A true revolution of values, inferable in the quote examined, is what Dr. King called for in a fiery anti-war speech delivered on the anniversary of this day in 1967 one full year before his assassination also on this day in 1968. (One must regretfully digress in thought to wish that year had somehow stretched to decades so the dream of the future could have be continually placed before us, agitated for as necessary, and ultimately realized or on the pathway to realization.)

The quote in wider context still resonates today:
“A true revolution of values will soon cause us to question the fairness and justice of many of our past and present policies. On the one hand, we are called to play the Good Samaritan on life’s roadside, but that will be only an initial act. One day we must come to see that the whole Jericho Road must be transformed so that men and women will not be constantly beaten and robbed as they make their journey on life’s highway. True compassion is more than flinging a coin to a beggar. It comes to see that an edifice which produces beggars needs restructuring.”
“A true revolution of values will soon look uneasily on the glaring contrast of poverty and wealth.”
Pausing for self-examination as individuals and parties to ensure we know what edifices to tear down and to build up for the long term is a task we need to remind ourselves to undertake periodically. Doing so keeps true values in the forefront as we strive to build the future.
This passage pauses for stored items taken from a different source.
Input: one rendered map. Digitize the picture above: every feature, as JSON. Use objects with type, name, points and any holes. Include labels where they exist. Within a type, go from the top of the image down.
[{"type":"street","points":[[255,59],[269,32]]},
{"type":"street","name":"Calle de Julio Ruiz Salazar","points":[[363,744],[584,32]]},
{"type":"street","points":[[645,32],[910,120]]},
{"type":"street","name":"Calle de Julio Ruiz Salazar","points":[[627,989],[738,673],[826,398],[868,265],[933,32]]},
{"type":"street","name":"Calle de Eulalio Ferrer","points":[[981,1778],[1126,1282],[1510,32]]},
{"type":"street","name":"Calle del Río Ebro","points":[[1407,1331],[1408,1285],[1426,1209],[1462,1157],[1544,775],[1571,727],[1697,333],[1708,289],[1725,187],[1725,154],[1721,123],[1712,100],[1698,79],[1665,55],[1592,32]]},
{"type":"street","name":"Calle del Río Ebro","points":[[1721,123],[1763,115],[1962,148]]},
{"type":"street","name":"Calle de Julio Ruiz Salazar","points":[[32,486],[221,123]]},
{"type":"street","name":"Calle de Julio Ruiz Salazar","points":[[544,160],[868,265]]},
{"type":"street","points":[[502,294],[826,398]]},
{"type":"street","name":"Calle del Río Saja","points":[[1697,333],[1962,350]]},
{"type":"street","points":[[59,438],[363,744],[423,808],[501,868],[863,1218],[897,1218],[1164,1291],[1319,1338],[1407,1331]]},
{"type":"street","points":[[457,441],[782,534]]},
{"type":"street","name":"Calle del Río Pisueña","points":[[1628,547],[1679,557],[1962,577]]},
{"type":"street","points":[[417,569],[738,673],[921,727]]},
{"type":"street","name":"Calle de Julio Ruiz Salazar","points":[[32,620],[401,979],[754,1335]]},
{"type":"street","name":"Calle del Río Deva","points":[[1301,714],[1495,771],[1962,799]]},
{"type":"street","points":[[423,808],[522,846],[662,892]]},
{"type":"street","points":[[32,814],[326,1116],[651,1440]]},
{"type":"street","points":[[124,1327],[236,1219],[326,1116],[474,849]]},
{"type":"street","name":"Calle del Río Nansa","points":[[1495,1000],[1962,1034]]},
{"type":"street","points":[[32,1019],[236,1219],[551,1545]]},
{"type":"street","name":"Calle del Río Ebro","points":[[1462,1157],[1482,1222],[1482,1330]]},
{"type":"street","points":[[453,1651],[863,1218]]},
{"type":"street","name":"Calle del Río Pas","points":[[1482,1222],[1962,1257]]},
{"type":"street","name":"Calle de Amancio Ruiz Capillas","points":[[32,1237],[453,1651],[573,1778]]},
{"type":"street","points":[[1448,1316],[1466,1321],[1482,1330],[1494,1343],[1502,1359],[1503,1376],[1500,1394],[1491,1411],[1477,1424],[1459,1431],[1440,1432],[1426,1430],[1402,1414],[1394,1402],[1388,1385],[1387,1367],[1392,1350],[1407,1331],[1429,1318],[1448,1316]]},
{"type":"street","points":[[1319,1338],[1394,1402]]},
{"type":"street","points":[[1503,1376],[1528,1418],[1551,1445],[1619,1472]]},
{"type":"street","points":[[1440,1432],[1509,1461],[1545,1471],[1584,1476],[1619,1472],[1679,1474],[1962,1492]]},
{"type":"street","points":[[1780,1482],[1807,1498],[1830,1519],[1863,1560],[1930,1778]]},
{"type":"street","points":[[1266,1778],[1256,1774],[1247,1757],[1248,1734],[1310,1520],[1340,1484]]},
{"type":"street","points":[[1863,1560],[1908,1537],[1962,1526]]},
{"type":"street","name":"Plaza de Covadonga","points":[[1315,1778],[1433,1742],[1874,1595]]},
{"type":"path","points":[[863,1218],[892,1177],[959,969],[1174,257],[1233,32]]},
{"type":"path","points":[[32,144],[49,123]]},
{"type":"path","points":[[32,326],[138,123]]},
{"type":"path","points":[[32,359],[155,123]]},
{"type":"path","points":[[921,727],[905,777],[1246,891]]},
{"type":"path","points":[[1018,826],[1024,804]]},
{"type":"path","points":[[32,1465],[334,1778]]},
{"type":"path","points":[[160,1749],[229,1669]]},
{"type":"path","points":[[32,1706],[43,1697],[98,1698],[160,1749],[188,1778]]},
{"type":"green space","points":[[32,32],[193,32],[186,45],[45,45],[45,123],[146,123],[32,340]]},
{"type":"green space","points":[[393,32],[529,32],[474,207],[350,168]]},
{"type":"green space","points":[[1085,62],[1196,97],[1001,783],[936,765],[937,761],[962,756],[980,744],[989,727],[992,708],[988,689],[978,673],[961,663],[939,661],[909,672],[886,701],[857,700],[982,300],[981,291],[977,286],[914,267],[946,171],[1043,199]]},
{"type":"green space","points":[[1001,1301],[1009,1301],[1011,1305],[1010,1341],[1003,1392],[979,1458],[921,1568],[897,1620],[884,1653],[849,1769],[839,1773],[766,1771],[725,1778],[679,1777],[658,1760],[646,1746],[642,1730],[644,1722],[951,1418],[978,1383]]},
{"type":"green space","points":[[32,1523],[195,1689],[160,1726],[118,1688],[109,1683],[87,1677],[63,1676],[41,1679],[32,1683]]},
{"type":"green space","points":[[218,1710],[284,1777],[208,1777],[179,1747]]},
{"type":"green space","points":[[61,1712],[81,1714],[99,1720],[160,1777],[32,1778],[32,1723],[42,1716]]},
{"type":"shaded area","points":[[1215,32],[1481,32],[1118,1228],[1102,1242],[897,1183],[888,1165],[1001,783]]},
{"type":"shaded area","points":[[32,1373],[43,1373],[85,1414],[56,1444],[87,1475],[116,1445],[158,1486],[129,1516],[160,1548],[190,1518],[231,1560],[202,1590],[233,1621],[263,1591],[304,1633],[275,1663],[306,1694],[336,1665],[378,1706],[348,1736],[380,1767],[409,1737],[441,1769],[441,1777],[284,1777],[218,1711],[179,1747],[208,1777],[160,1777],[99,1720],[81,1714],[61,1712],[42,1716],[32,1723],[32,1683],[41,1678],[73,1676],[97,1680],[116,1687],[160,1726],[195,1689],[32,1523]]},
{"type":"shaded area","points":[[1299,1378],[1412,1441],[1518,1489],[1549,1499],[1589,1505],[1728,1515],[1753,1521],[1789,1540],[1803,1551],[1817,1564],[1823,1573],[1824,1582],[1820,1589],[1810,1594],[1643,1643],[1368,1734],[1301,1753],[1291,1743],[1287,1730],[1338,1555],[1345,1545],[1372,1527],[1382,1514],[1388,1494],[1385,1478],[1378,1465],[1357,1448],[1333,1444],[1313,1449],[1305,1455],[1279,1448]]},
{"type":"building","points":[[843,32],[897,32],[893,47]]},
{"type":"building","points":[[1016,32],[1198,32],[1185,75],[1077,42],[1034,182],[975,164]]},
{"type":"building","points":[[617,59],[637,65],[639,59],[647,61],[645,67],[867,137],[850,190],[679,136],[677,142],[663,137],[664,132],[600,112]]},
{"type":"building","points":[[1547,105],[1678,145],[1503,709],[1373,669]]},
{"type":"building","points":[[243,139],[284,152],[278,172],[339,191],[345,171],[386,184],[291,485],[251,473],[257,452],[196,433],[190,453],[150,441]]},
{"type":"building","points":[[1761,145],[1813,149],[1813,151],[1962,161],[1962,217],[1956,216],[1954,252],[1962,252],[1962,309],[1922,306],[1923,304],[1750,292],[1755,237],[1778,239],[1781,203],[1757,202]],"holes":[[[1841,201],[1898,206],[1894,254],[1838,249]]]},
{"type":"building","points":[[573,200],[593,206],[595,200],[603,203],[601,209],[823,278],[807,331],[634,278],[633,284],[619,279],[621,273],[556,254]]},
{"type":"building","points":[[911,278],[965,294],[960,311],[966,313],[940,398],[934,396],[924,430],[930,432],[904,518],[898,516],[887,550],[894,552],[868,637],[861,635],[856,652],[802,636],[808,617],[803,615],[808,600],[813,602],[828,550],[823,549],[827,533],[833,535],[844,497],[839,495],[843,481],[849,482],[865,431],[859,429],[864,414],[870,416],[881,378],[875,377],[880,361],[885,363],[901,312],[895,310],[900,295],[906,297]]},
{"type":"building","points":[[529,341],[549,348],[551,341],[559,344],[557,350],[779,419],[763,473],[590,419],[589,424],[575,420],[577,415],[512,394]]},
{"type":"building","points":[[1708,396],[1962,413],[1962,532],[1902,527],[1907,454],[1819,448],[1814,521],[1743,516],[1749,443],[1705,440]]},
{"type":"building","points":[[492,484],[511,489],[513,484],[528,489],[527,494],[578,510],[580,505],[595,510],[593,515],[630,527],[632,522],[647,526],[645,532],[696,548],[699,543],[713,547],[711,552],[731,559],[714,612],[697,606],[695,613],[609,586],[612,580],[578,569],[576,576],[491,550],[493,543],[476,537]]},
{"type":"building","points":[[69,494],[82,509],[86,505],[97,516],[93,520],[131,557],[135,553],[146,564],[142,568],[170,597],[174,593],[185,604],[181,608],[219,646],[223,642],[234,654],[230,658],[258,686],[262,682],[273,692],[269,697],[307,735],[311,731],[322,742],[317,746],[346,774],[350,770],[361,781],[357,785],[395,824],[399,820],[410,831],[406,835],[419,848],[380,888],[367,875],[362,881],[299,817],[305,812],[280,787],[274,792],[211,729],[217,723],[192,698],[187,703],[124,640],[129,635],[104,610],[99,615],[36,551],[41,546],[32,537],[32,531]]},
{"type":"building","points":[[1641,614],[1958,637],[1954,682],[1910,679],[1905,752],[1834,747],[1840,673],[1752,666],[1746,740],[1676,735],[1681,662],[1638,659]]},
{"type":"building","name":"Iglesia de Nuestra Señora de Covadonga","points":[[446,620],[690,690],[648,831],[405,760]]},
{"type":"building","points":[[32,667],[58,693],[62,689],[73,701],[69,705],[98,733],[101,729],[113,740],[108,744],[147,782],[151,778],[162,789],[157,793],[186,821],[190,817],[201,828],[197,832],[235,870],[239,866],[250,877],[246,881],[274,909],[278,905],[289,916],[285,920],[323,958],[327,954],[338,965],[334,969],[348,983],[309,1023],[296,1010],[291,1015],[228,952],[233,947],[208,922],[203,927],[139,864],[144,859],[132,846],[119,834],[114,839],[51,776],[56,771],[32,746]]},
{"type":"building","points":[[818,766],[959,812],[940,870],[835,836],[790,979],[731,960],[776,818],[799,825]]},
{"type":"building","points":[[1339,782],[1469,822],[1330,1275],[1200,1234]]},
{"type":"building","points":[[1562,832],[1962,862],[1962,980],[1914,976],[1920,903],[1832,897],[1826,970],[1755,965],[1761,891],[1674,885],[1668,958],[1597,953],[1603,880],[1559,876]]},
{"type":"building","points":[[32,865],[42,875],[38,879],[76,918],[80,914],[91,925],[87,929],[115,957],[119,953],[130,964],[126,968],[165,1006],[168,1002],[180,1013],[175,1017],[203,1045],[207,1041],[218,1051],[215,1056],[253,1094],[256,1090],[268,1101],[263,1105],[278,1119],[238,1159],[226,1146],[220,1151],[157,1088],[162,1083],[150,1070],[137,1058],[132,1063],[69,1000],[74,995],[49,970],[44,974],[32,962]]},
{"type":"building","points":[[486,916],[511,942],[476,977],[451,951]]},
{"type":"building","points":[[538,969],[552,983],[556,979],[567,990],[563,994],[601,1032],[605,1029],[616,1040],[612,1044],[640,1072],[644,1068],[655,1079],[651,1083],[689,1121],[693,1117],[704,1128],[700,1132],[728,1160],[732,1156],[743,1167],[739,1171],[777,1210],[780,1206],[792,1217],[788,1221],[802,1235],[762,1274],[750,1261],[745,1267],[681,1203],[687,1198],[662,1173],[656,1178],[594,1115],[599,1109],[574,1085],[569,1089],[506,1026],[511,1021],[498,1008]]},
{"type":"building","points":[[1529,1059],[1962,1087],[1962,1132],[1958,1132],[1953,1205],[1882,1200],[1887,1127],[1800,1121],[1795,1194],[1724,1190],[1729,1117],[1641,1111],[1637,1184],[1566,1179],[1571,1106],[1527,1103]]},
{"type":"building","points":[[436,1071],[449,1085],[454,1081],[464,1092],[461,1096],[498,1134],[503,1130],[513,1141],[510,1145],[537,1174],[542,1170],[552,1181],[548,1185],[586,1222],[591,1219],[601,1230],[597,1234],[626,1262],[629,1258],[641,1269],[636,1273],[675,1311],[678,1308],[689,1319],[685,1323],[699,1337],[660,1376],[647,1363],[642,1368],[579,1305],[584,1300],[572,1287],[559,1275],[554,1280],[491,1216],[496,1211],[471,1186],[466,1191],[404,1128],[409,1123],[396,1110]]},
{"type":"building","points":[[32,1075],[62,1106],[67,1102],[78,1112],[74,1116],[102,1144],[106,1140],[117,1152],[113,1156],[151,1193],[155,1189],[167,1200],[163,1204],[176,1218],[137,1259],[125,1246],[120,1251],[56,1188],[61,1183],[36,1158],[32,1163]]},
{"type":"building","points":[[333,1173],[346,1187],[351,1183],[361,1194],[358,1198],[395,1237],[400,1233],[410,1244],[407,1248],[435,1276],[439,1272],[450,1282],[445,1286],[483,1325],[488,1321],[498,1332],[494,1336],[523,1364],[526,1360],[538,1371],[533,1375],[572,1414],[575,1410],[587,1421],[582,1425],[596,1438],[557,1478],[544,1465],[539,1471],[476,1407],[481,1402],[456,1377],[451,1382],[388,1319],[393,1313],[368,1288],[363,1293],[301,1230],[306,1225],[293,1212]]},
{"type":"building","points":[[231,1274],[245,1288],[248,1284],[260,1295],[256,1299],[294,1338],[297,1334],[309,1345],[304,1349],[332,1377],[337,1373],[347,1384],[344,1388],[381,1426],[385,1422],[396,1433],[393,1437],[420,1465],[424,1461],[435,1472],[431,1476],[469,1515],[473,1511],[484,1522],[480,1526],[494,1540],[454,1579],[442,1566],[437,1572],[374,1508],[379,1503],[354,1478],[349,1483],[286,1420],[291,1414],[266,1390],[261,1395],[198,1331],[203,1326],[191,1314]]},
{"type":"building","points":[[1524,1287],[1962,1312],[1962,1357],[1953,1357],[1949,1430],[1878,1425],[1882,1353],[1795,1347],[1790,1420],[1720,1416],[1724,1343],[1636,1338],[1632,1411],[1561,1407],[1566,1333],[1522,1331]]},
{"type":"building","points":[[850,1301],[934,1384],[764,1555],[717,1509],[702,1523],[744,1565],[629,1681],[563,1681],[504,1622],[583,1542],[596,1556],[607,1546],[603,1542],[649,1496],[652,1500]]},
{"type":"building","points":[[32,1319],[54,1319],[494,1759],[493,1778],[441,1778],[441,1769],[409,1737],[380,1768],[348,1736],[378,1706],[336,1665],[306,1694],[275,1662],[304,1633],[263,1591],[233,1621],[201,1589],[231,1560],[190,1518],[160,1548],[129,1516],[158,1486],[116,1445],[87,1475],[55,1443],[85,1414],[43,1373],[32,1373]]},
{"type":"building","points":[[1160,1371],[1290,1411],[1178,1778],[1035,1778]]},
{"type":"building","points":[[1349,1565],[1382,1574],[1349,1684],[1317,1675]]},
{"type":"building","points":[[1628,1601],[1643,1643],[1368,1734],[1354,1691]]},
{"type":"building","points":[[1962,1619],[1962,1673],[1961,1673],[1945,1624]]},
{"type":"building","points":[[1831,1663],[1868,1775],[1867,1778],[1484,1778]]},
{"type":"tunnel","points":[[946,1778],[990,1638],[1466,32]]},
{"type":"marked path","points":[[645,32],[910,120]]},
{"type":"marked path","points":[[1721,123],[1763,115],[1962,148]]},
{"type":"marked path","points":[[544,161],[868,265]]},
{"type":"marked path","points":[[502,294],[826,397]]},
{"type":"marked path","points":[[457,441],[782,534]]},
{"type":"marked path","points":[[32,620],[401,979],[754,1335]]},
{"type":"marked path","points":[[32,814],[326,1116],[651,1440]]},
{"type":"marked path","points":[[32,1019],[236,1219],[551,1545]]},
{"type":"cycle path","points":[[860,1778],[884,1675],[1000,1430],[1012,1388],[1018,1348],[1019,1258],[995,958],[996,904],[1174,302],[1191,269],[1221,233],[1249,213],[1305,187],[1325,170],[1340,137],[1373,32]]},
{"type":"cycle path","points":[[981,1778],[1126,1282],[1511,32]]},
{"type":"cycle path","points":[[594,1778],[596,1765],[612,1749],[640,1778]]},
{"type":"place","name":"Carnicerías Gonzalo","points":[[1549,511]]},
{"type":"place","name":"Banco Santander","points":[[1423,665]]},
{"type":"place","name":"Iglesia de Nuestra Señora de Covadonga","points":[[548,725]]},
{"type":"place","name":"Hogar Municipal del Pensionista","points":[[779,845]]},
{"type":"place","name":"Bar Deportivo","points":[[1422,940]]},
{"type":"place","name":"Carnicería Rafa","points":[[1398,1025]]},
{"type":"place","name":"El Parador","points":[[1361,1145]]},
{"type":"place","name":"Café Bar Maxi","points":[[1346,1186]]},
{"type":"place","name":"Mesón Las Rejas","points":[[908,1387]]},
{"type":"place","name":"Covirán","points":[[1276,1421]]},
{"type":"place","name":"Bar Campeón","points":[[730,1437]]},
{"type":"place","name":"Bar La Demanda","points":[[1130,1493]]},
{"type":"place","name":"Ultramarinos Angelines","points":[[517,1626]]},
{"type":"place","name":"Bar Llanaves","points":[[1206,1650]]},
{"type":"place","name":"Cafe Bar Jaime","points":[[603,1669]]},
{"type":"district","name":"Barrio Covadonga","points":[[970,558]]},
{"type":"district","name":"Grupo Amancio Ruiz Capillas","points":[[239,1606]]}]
We on the left truly need to illustrate our ultimate vision to expand our reach. On an issue by issue basis much of this country is already with us but binding many more to us with an overarching dream is what will create an active and powerful majority to yield substantive and transformative results.

In a macro sense it can be argued that the right has placed before this country a more cohesive dream of individually driven bootstrap independence and unfettered market glory to yield life’s satisfaction with winners and losers merely being the neutral output of the economy. Yet when distilled it fails on an issue by issue basis exposing its core philosophy as corrosive. Its overall approach is well entrenched and tried in our history and it has been and is an absolute failure.


Dr. King’s wisdom still urges us to strive beyond ‘tossing coins at beggars’ and remains a powerful argument that we must employ our collective values through our self-governance to restructure our society for achieving economic justice and equality today. We need to place a vision before our sisters and brothers that moves beyond transitory position marketing and into the realm of aspirations shaped by commonly held value beliefs.